■ What the task requires: According to the text on workplace sexual harassment, which law covers sexual harassment as a form of discrimination?

■ Text passage:
# # # # #
Recent high-profile sexual harassment stories  have been dominating the headlines in the last few weeks. The likelihood is that such exposés will continue as more victims come forward to tell their stories. And while stories that include famous celebrities and high profile politicians will be more desirable fodder for major news outlets, it’s easy to believe that local business scandals may go unnoticed.

Sexual harassment under the law

Rather than just considering how your company should respond to a sexual harassment claim, you should also consider how such incidences in your company can be decreased. Limiting your company’s liability is a valid concern but focusing on creating a non-threatening work environment for your employees may help you to create a sexual harassment policy that will be successful.

Sexual harassment is a form of discrimination that falls under Title VII of the Civil Rights Act of 1964. Such discrimination can manifest as:

  • Requests for sexual favors
  • Unwelcome sexual advances (both physical and verbal)
# # # # #
■ Provided data:
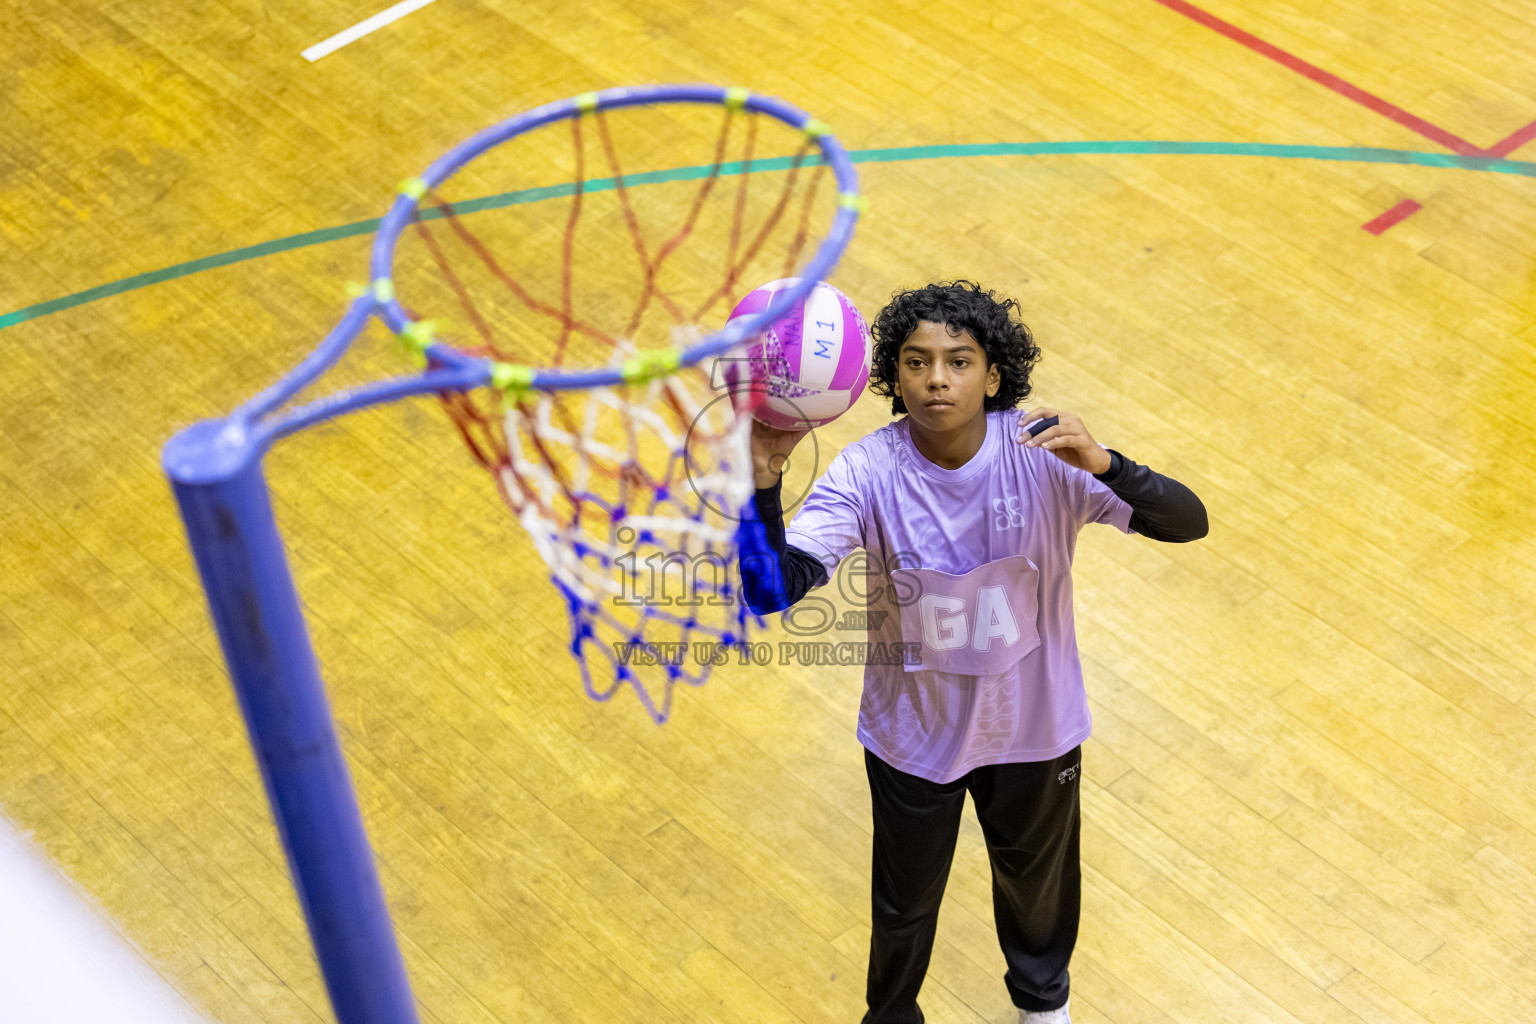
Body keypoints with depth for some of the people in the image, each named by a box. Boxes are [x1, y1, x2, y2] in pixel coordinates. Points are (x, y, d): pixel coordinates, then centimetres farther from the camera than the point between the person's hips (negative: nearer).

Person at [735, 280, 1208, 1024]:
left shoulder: (1044, 451, -24)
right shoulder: (868, 473, -25)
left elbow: (1187, 522, -28)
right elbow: (773, 591, -35)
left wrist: (1101, 464, -47)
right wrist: (762, 483, -53)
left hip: (1034, 724, 1)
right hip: (913, 733, -1)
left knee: (1038, 879, 28)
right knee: (905, 905, 20)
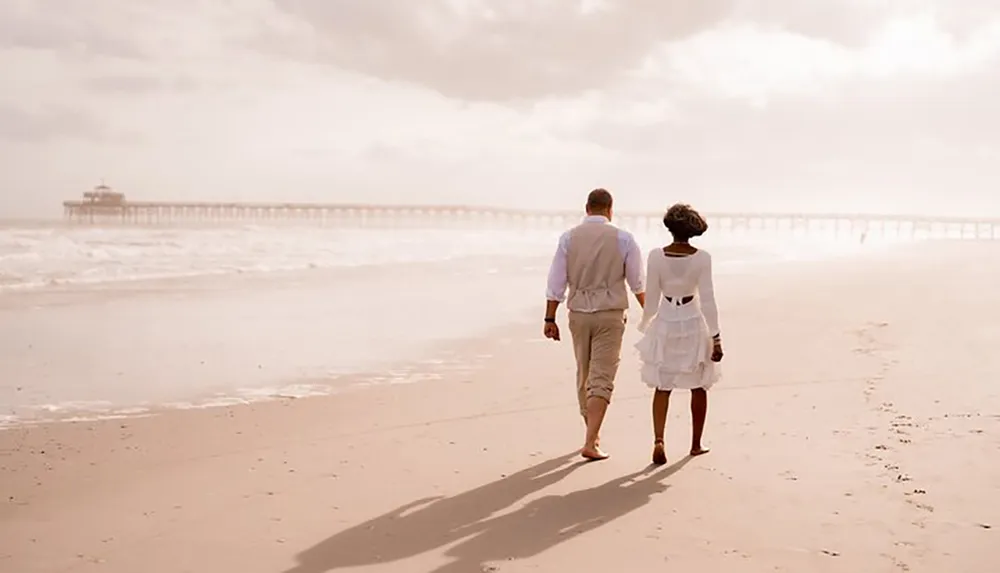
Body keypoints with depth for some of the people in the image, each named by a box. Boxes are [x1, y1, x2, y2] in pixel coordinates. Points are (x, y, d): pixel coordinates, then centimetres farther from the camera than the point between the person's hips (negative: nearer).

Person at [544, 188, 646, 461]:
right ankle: (590, 443, -11)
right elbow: (638, 283, 3)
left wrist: (550, 319, 2)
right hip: (609, 315, -3)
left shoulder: (569, 237, -1)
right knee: (601, 380, -3)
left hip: (578, 314, 3)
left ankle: (593, 434, 32)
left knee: (584, 376, 18)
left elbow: (556, 281, -3)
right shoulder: (623, 238, -4)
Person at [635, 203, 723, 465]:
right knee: (699, 387, 18)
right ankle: (696, 444, 26)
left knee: (662, 388, 12)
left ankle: (658, 440, -7)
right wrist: (716, 337, -6)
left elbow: (651, 299, -4)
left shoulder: (656, 256, -10)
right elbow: (708, 301, -12)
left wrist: (644, 325, 13)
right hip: (693, 325, -1)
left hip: (665, 325, 1)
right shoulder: (702, 258, -12)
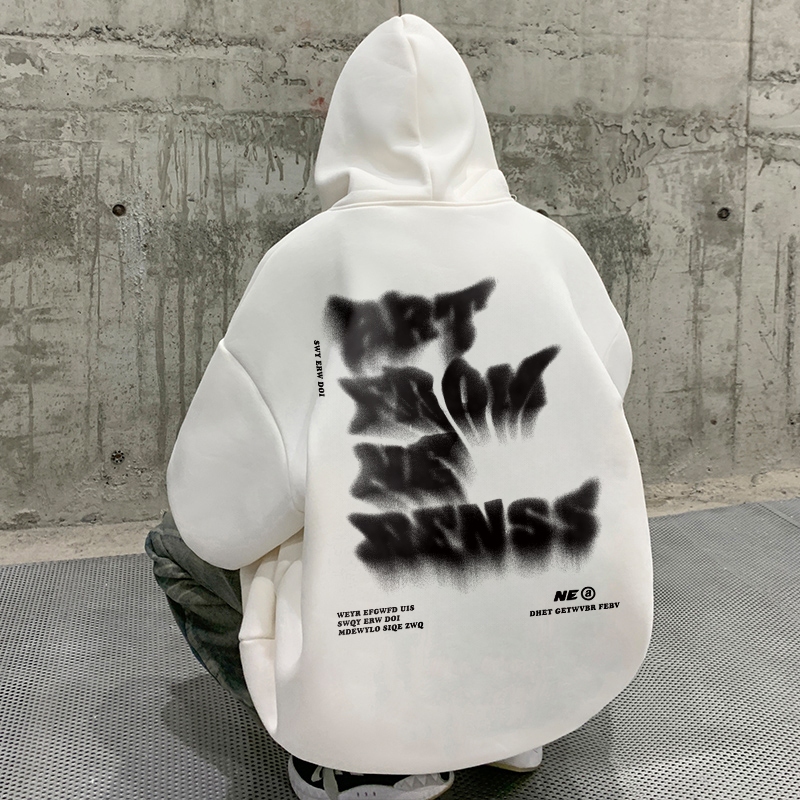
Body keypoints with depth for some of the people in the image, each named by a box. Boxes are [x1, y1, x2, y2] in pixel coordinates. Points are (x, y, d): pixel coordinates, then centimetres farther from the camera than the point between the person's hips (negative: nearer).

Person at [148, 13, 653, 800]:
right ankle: (512, 717, 18)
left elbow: (220, 513, -10)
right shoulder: (553, 246, -2)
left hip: (382, 668, -3)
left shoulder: (305, 259, -10)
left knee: (181, 547, 21)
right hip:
# # # # #
■ Exercise result: Title VII of the Civil Rights Act of 1964